OK. Goats are fun, but back to the calves.
Wendell Joyce: “We have a deal with the dairy farmer, for whom we're raising the heifers. So we're taking his males too. And they're Holstein males. So, they won't become the prime steaks. But, for our purposes, they're perfect. Lean ground beef.”
Food banks always need staples that keep. But a healthy diet goes beyond boxes and cans.
Something we discussed further, inside their cosy farm kitchen.
Wendell Joyce: “They're always chronically short of the good, wholesome, fresh – if you look at the food hampers, what you see is, you know, canned spaghetti, tomato sauce, and pasta, basically.
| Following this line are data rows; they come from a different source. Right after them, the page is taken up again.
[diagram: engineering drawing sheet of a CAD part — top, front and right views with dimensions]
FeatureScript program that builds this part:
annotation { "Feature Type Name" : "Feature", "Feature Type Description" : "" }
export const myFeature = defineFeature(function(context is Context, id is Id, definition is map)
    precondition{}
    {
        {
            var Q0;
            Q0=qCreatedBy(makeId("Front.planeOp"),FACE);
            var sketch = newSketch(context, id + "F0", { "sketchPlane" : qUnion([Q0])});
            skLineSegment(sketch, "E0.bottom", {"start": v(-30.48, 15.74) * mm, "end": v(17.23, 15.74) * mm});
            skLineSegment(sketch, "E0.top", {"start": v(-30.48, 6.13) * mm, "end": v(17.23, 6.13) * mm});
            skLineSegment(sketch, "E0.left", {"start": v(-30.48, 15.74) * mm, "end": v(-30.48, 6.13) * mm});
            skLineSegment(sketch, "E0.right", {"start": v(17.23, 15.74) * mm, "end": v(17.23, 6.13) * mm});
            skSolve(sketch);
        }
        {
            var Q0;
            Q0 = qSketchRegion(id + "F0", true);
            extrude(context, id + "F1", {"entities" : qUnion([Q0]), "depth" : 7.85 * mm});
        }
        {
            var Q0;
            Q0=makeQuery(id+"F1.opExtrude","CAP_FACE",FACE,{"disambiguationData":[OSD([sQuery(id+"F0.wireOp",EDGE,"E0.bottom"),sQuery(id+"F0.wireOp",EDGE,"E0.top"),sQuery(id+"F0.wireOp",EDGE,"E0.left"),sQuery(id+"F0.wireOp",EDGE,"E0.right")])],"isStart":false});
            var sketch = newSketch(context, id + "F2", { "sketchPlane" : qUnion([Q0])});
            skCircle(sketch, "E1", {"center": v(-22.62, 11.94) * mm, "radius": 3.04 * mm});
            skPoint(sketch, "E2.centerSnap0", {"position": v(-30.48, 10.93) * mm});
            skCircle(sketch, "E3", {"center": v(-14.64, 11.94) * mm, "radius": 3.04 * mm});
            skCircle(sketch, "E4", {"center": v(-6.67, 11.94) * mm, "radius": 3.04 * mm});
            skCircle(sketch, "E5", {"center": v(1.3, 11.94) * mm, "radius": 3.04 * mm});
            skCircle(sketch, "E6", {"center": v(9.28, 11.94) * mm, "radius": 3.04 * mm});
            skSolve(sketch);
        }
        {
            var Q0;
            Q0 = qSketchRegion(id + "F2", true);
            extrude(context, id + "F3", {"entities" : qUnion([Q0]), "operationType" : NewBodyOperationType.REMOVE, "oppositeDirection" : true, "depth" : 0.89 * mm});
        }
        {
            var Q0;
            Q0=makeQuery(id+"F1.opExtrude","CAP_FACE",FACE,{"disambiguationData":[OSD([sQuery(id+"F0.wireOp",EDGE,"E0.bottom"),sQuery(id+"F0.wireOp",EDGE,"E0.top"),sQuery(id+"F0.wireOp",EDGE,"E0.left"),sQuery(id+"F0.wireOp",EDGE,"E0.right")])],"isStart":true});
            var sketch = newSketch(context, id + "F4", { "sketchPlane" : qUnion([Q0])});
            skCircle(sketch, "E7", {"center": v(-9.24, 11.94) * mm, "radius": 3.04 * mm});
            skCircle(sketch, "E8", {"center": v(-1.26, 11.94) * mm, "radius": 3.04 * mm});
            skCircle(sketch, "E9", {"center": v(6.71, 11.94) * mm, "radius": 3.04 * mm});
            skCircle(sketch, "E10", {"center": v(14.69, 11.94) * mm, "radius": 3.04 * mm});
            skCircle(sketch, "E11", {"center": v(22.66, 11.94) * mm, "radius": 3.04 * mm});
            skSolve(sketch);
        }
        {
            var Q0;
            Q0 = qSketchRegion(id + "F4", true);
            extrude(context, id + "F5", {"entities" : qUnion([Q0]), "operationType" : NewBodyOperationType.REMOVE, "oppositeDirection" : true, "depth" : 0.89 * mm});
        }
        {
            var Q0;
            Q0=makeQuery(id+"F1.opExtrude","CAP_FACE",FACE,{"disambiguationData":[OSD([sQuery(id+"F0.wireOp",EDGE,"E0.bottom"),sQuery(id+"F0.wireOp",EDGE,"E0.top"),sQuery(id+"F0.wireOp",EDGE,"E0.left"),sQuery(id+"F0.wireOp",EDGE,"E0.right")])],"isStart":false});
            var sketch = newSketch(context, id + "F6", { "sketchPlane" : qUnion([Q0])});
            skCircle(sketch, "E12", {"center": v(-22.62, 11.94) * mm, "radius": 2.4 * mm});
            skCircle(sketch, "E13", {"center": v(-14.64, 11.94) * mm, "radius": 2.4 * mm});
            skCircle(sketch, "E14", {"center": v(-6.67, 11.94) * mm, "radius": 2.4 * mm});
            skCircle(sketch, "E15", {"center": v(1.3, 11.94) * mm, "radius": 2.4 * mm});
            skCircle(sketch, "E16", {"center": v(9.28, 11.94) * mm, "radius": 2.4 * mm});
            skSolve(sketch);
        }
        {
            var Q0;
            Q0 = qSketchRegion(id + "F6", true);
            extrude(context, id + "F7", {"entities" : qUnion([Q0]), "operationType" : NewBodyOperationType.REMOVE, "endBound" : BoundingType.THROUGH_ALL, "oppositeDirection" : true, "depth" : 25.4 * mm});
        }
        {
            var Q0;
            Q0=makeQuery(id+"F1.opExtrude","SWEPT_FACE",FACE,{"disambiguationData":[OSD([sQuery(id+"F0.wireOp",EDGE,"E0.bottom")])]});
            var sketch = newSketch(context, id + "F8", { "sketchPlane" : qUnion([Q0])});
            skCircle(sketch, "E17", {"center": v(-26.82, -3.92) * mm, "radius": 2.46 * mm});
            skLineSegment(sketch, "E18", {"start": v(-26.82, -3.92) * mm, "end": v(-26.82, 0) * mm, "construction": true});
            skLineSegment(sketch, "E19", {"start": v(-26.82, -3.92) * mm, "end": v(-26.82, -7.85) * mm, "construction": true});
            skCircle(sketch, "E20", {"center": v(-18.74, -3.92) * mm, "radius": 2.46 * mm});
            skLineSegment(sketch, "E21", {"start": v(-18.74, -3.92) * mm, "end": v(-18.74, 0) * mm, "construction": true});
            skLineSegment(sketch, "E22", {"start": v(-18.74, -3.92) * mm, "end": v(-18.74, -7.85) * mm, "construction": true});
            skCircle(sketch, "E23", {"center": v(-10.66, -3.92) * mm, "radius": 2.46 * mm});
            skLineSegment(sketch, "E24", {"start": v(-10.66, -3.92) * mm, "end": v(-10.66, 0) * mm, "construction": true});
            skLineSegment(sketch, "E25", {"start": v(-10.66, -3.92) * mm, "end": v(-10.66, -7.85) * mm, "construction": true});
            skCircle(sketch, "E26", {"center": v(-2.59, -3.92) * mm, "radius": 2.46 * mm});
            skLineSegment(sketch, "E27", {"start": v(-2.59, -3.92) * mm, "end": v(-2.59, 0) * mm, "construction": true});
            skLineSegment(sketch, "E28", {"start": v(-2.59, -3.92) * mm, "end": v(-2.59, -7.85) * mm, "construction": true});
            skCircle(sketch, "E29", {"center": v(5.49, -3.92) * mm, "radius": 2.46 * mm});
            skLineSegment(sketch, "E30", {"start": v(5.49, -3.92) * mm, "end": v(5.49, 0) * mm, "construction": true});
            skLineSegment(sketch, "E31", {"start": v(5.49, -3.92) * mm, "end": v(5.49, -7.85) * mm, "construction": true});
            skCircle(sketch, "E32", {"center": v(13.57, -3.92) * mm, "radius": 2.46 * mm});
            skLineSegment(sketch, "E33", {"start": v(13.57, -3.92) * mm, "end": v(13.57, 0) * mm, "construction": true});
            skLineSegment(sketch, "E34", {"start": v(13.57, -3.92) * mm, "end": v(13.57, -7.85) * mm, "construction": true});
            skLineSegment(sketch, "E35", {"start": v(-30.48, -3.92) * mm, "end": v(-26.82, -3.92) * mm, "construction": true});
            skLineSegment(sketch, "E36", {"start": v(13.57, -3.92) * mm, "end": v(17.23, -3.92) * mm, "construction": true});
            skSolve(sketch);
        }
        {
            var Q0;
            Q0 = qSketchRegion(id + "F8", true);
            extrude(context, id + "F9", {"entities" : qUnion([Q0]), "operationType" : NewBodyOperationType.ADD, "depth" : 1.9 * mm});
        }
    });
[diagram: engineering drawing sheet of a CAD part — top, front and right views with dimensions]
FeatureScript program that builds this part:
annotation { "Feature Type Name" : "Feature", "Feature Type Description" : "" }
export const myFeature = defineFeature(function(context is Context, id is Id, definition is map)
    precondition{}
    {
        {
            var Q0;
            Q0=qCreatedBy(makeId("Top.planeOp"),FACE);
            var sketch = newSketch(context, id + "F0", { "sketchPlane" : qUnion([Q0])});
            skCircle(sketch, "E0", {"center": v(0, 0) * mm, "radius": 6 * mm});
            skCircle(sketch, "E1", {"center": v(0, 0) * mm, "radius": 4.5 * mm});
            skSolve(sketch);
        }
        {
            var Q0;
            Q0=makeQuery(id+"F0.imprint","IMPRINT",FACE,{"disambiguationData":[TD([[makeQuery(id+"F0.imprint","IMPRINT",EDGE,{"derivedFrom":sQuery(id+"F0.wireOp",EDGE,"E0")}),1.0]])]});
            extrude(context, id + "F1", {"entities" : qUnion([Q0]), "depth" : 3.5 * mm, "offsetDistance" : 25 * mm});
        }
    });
So we can add the ground beef to make a complete meal.”
Sunflower Farm's CSA shares cover out-of-pocket costs, including slaughtering in Smiths Falls. Joyce and Roy donate their labor. The beef – fresh and frozen – ends up at the Kemptville Salvation Army or Ottawa's Shepherds of Good Hope food kitchen. Those charities issue tax receipts, which go back to the shareholders.
The idea can be a head-scratcher.
Wendell Joyce: “I mean, sometimes, our peers, our farmers, really don't understand. They would say, like: 'Why would you want to do that?' If I'm feeling a little bit, a little bit sarcastic, I would say 'Well, why do you want to produce beef and ship it down the road to Cargill for a break-even price, you know?' On average, over the years?”
It's still hard to make money in cattle. They've intentionally structure this CSA so it won't undercut their beef-producing neighbors.
Wendell Joyce: “And we're not. Because the clientele that we're serving, they don't go to go to the market to buy any beef, because they don't have any money. They're part of the need, but they're not part of the demand.”
Joyce isn't anti-trade. This CSA won't replace business as usual. There is an “ah-ha” though. This way, the same money that might have gone straight to a food bank gets a few extra cycles through the farm economy first. The donation still arrives in a food kitchen as much-appreciated meat.
Eventually, they hope to distribute one animal per week to local charities.
Wendell Joyce: “What we basically want to do is something we can feel good about, at the end of our career. Make a contribution, Keep our farm green and viable, and contribute to the local economy. Not make a ton of money, but not lose a ton of money either.”
Maude Roy: “What I would like is to have, kind of a basic of farms like us, in every province. (Wendell Joyce agreeing: “Like a network.”) Close to the big cities. So that way, you know, people can have good food.”
They're not alone. The couple says they've seen all sorts of creative initiatives linking area farms with food banks. Making “buy local” and “eat local” go even farther.